When I used find, it took a while before I was able to use it regularly without looking it up.  For a smart introduction, this article from the Debian/Ubuntu Tips and Tricks site is good.  The GNU project has all of their manuals on the web, including the GNU find manual.

There is much more to the find command than just these introductory topics, however.  First, let us consider the tricks and traps of the find command:

  • The original find command required the -print option or nothing was printed at all.  Today, the GNU find does not require -print, and most other find commands seem to have followed suit.
  • Using the -exec option to find is less efficient than using the xargs command; in the Sun Manager’s mailing list there was a nice summary from Steve Nelson of this contrast.
  • Watch out for filenames with spaces and other things; the GNU find contains a -print0 option (and GNU xargs has a -0 option to match) just for this reason.  These options use an ASCII NUL to separate filenames.

Some tips for using find:

Multiple options can be placed in sequence with AND and OR boolean options (and parenthesis). For example, to find all files containing “house” in the name that are newer than two days and are larger than 10K, try this:

find . -name “*house*” -size +10240 -mtime -2

This is where some of the power of find can be seen.

Use all appropriate options.  The more you can narrow down the selection, the less you have to look.  For example, the -type and -xdev options can be quite useful.  The -type options selects a file based on its type, and the -xdev prevents the file “scan” from going to another disk volume (refusing to cross mount points, for example).  Thus, you can look for all regular directories on the current disk from a starting point like this:

find /var/tmp -xdev -type d -print

Get to know all of find’s options.

Use xargs instead of -exec.  Find will spawn a new process for each execution of -exec (though GNU find might be different).  xargs will load a single process (binary) into memory, parcels out the arguments (one to a line on stdin) into a set of command arguments, and runs the binary as necessary – repeating this process as often as necessary.

For example, an “exec” of rm would spawn a process for rm, load the rm binary for each file, run it once for each file, and release process memory.  Using xargs, the rm binary is loaded once, then as many arguments as possible are read from the standard input, rm is run with these arguments.  If there are more arguments, xargs repeats the process.

Don’t use find / .  Doing a find on a large number of files can slow the system down drastically.  Typically this is used by an administrator in order to find a file somewhere on the hard drive.  Better yet is to perform this command sequence overnight:

find / -print > /.masterfile

Then the /.masterfile can be searched using grep instead of tying the system up with lots of disk I/O during the day when users are counting on excellent system performance.

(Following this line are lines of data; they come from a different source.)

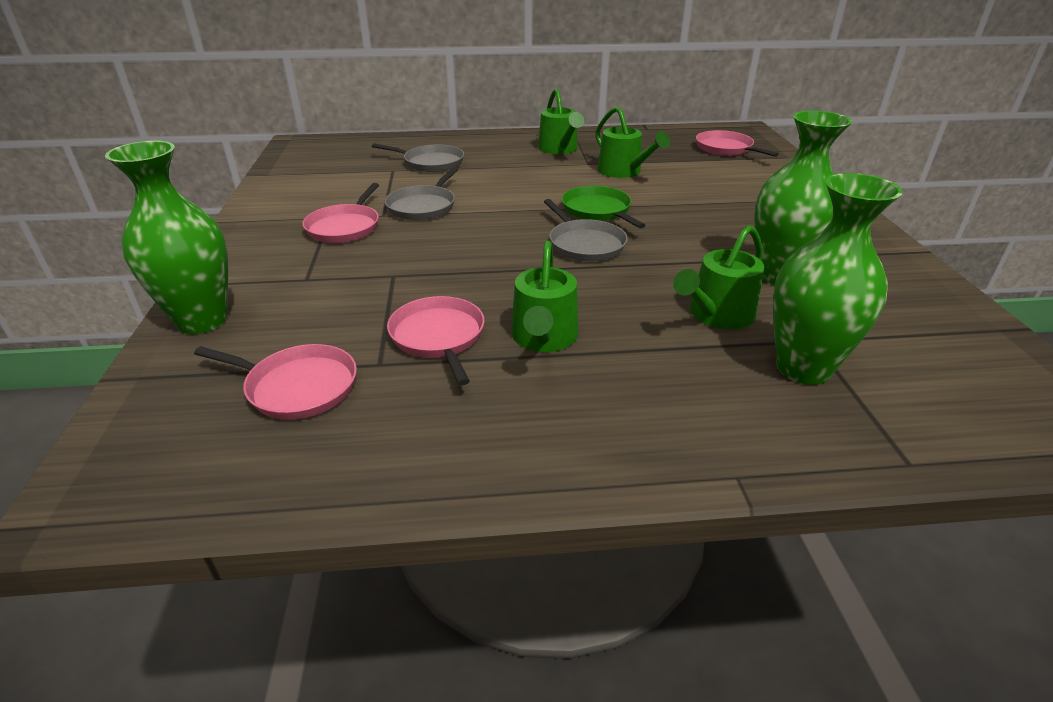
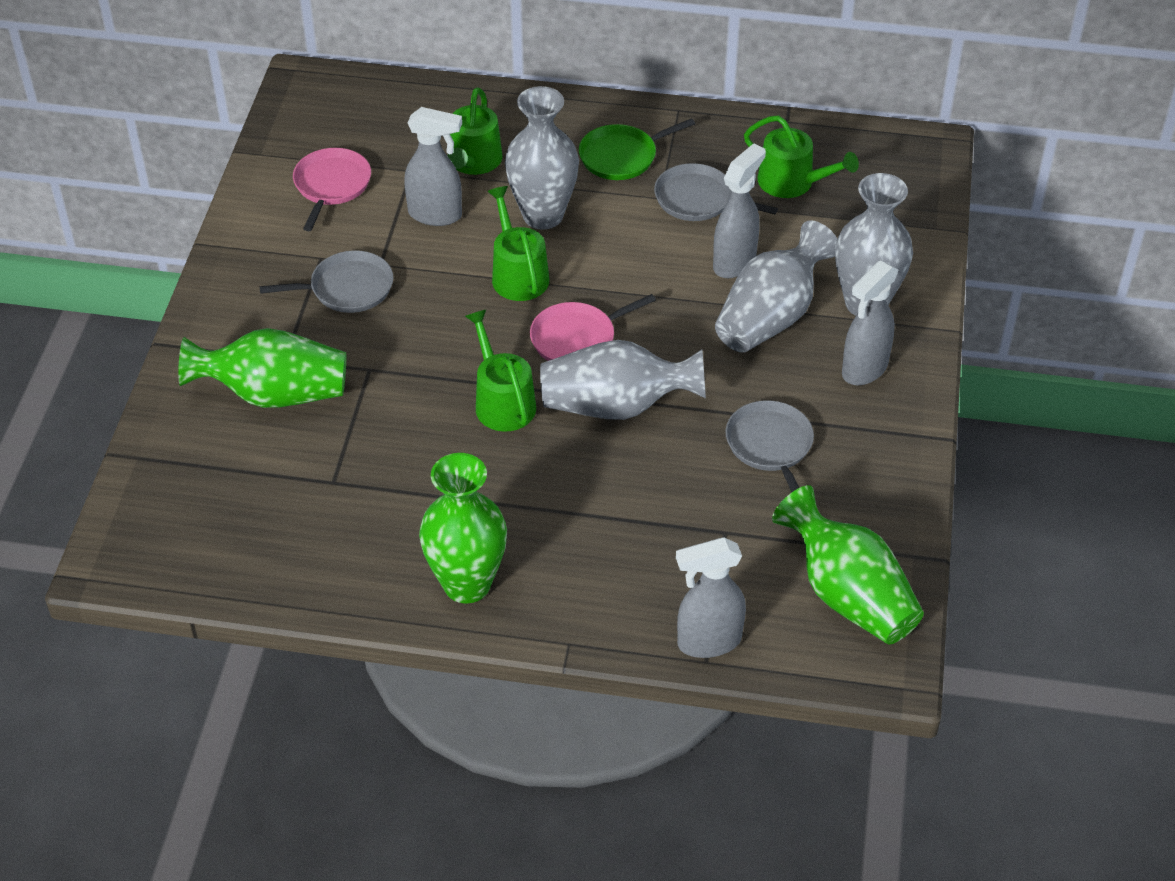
grey spray bottle: none = 0 -> [404,107,462,226] [676,537,746,658] [713,143,766,278] [842,261,898,385] = 4
grey vase: none = 0 -> [505,86,579,230] [540,340,706,420] [715,220,837,353] [835,173,913,316] = 4
pink pan: [194,344,357,419] [302,183,379,243] [387,296,485,385] [696,130,779,157] = 4 -> [293,148,371,231] [530,294,656,361] = 2

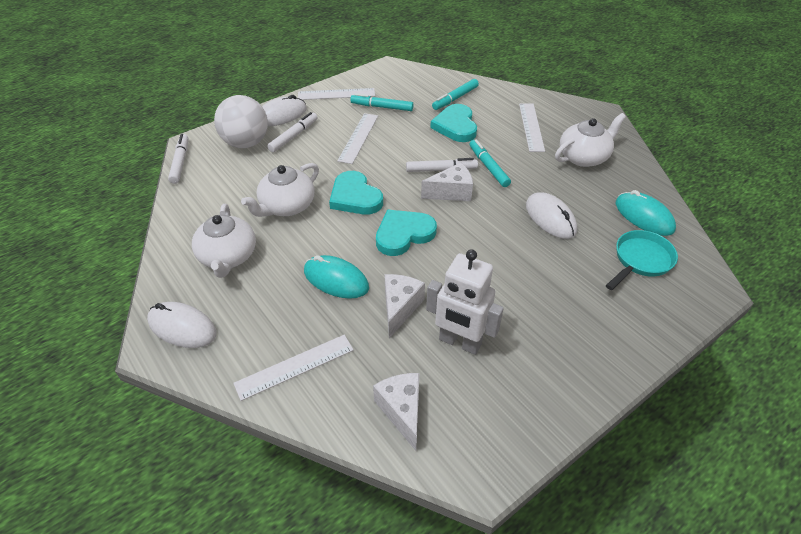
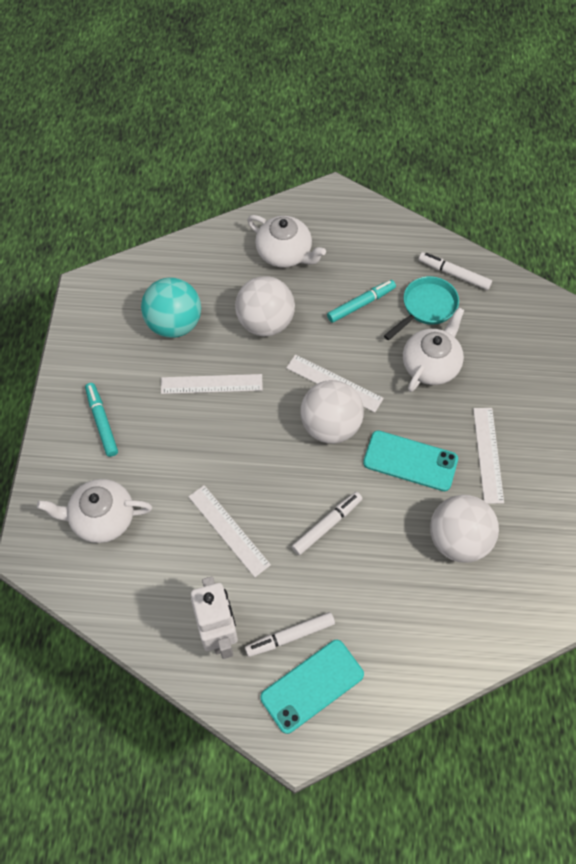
turquoise ball: none = 0 -> [141,277,201,338] = 1
turquoise heart: [329,171,383,215] [376,210,437,256] [430,104,477,142] = 3 -> none = 0
turquoise marker: [350,93,413,111] [432,79,479,110] [470,139,511,187] = 3 -> [85,383,118,457] [327,280,396,323] = 2
turquoise mouse: [304,255,369,299] [616,190,676,236] = 2 -> none = 0
turquoise phone: none = 0 -> [260,640,364,734] [363,430,458,491] = 2
white ball: [214,95,268,148] = 1 -> [235,276,295,336] [300,380,364,444] [430,495,499,563] = 3
white cheese: [373,373,419,451] [385,274,425,338] [421,163,473,201] = 3 -> none = 0
white mouse: [147,302,216,348] [262,95,307,127] [526,192,577,239] = 3 -> none = 0

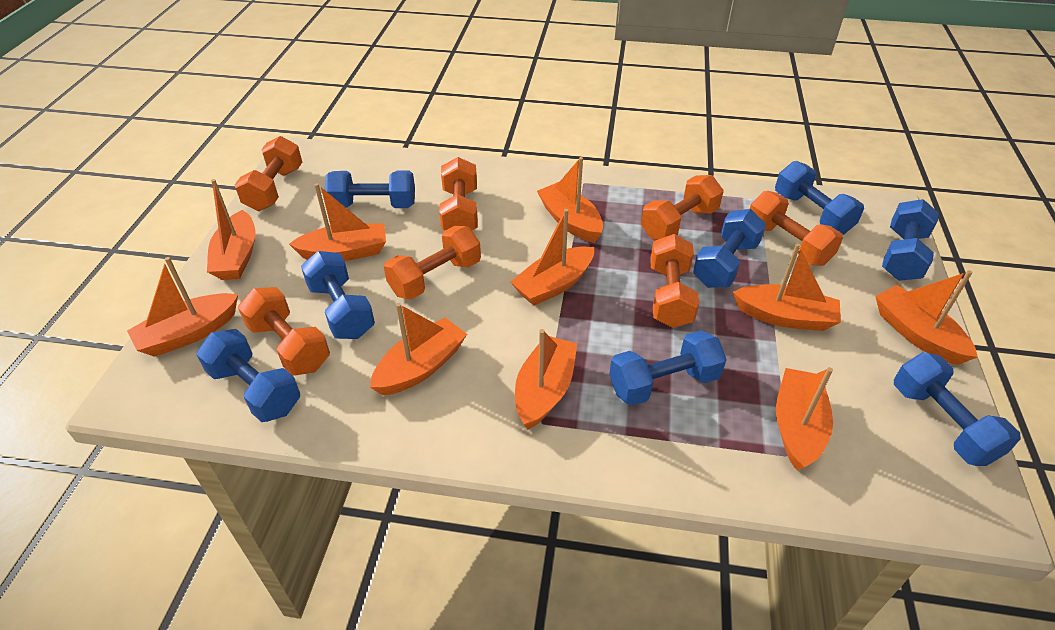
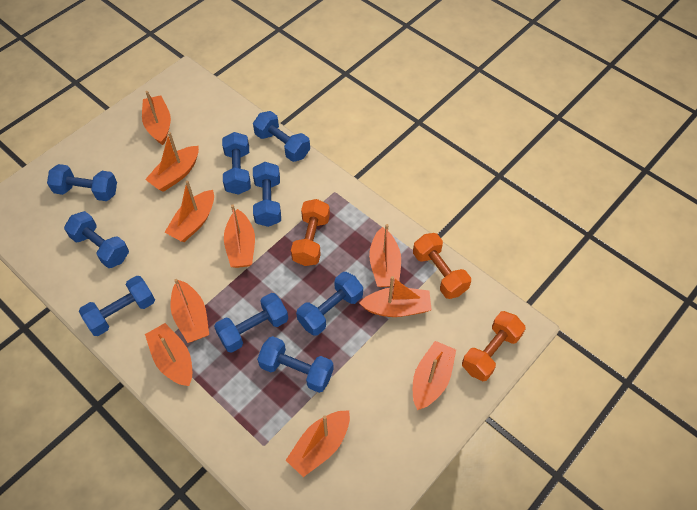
blue dumbbell: [196,329,300,422] [301,251,375,339] [325,171,415,208] [609,330,727,406] [693,209,766,288] [775,161,864,235] [882,199,939,281] [894,352,1021,466] = 8 -> [47,164,117,201] [64,211,129,268] [79,276,155,336] [214,293,288,353] [222,132,251,195] [253,111,310,162] [253,162,281,227] [257,336,334,393] [296,272,363,336] = 9
orange dumbbell: [234,136,302,211] [238,287,330,376] [384,226,481,300] [439,157,478,230] [641,175,724,240] [650,234,699,328] [750,191,843,266] = 7 -> [291,199,330,266] [413,233,471,299] [462,311,526,381] = 3

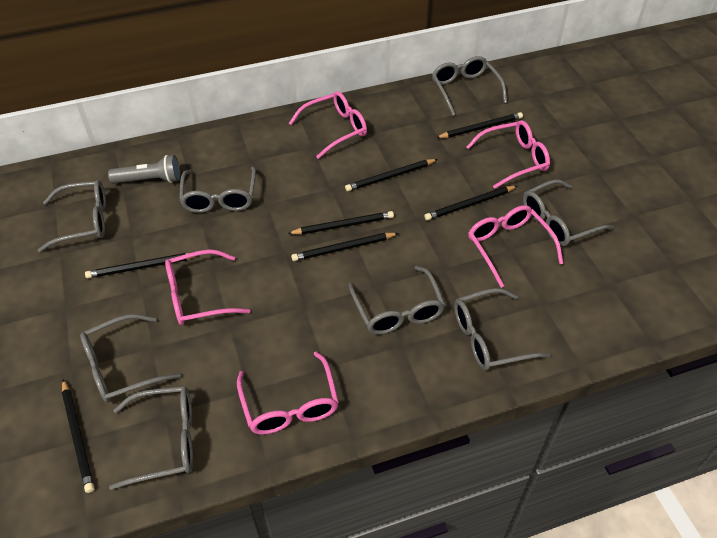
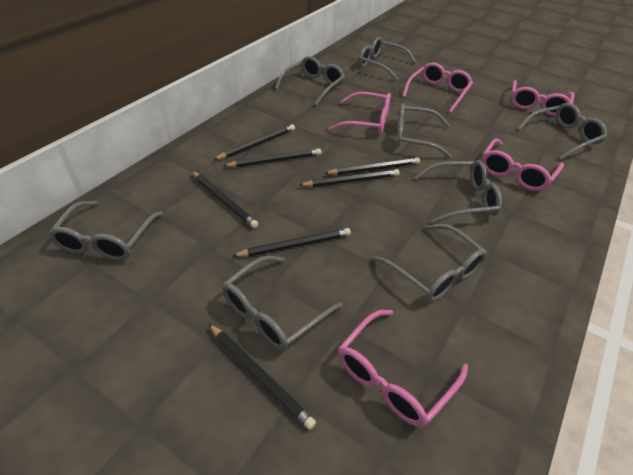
grey flashlight: [108,155,180,184] = 1 -> none = 0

Remember to quote special characters.  In particular, any regular expressions and the left and right parenthesis should be quoted.  Typically, the regular expressions are put into double quotes, and left and right parens are quoted with a backslash.

Be wary of extensions to POSIX.1 find.  It’s not that they are bad, but rather that you cannot count on them being present.  Unfortunately, some of the most useful options fall into this category – but as long as you are aware of them, they can be used appropriately.  Some options in this category are:

  • -print0
  • -maxdepth
  • -mindepth
  • -iname
  • -ls

In particular, the -print0 is the most useful of the lot.

The BSD man page also brings up an interesting point about find and find options:

Historically, the -d, -L and -x options were implemented using the pri-
maries -depth, -follow, and -xdev. These primaries always evaluated to
true. As they were really global variables that took effect before the
traversal began, some legal expressions could have unexpected results.
An example is the expression -print -o -depth. As -print always evalu-
ates to true, the standard order of evaluation implies that -depth would
never be evaluated. This is not the case.

This has been a source of confusion in the past; considering them as global options (and placing them first) will provide some relief. Note that the -d, -L and -x options are likely BSD-specific.